### O QUE FAZER
De acordo com a notícia sobre o tarifaço, até quando Lula é presidente do Brics?

### TEXTO DE LEITURA
O presidente Luiz Inácio Lula da Silva disse, nesta quarta-feira (dia 6), em entrevista à Reuters, que irá chamar os líderes da Índia, Narendra Modi, e China, Xi Jiping, para discutir uma resposta conjunta do Brics ao tarifaço de Donald Trump. Além dos três países, o grupo também tem entre seus membros a Rússia e outras economias emergentes. A taxa de 50% sobre produtos brasileiros entrou em vigor nesta quarta.
— Vou tentar fazer uma discussão com eles sobre como é que cada um está dentro da situação, qual é a implicação que tem em cada país, para a gente poder tomar uma decisão — disse Lula. — Eu sou presidente dos Brics até dezembro e vou conversar com todas as pessoas, é da minha responsabilidade.

[Itens armazenados]
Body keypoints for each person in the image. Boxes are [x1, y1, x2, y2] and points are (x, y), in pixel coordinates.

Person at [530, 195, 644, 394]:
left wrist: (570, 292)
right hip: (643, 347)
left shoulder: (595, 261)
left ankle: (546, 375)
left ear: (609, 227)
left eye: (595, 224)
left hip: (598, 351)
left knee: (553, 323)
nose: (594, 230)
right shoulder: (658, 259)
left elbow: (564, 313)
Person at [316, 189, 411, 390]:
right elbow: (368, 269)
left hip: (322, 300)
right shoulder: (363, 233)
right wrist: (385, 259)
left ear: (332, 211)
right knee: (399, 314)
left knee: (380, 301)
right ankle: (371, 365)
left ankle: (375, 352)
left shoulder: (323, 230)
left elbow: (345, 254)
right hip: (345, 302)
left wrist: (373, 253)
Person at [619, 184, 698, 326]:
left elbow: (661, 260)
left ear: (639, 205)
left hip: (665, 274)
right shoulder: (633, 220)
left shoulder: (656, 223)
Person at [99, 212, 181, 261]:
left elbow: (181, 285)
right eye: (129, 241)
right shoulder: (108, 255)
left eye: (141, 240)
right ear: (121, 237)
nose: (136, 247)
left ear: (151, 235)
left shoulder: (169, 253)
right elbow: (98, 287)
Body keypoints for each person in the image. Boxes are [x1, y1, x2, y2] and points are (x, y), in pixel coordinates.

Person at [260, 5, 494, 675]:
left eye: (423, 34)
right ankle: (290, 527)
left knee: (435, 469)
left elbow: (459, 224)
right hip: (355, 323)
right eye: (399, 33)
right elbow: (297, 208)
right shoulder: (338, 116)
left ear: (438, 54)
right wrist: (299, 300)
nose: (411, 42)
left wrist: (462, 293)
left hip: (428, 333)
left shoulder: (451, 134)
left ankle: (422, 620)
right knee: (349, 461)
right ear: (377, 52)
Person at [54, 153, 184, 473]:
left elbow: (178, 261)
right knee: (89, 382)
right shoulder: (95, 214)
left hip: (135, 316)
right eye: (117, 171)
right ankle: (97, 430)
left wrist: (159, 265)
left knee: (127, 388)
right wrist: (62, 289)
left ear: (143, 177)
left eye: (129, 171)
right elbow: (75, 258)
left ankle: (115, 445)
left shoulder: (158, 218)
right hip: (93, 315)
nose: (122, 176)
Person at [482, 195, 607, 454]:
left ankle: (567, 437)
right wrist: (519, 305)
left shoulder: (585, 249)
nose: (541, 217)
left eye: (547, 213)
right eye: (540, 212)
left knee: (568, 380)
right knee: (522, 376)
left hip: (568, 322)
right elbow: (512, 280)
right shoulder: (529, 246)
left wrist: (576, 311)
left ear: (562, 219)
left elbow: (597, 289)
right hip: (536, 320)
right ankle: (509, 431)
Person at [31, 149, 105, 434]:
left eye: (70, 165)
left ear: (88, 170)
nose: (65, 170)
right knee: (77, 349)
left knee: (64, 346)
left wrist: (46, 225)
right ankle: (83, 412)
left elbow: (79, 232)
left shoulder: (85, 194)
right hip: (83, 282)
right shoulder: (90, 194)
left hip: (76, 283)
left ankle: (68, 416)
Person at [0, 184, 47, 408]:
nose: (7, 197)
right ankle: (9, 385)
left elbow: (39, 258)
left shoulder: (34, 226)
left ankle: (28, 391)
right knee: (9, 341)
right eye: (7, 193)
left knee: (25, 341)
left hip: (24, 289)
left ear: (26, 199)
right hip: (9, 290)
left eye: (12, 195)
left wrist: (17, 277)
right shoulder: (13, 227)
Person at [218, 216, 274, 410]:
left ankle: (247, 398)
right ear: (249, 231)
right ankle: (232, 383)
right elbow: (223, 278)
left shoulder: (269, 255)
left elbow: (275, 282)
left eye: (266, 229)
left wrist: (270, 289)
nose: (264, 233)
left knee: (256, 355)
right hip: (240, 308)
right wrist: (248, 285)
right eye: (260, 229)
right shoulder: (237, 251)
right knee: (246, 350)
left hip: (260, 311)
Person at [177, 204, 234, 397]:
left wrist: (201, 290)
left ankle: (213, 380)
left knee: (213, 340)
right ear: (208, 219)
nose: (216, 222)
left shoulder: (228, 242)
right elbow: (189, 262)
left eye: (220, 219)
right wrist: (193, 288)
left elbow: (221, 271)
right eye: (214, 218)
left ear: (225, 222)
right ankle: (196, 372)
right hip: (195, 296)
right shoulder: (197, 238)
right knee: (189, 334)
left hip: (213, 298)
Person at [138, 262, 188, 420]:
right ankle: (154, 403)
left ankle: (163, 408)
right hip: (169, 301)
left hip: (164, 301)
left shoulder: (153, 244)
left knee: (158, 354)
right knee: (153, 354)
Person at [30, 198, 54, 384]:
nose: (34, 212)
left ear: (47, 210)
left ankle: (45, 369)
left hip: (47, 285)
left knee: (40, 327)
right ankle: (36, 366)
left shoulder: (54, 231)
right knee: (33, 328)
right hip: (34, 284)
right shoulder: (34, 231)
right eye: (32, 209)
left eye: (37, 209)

### RESPOSTA ESCRITA
Até dezembro.